● **Problem description**:
Begin the reply with the line containing "left elbow: (666, 301)" and end it with the final line of the listing, reproducing every line between exactly and adding nothing.

● **Records provided**:
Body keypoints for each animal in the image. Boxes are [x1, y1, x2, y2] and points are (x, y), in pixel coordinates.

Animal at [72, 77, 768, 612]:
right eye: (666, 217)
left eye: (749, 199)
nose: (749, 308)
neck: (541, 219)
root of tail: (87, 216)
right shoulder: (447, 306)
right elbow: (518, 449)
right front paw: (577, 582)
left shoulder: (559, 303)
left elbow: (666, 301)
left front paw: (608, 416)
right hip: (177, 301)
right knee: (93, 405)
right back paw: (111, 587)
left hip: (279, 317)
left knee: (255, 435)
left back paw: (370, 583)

● **Solution below**:
left elbow: (666, 301)
left front paw: (608, 416)
right hip: (177, 301)
right knee: (93, 405)
right back paw: (111, 587)
left hip: (279, 317)
left knee: (255, 435)
left back paw: (370, 583)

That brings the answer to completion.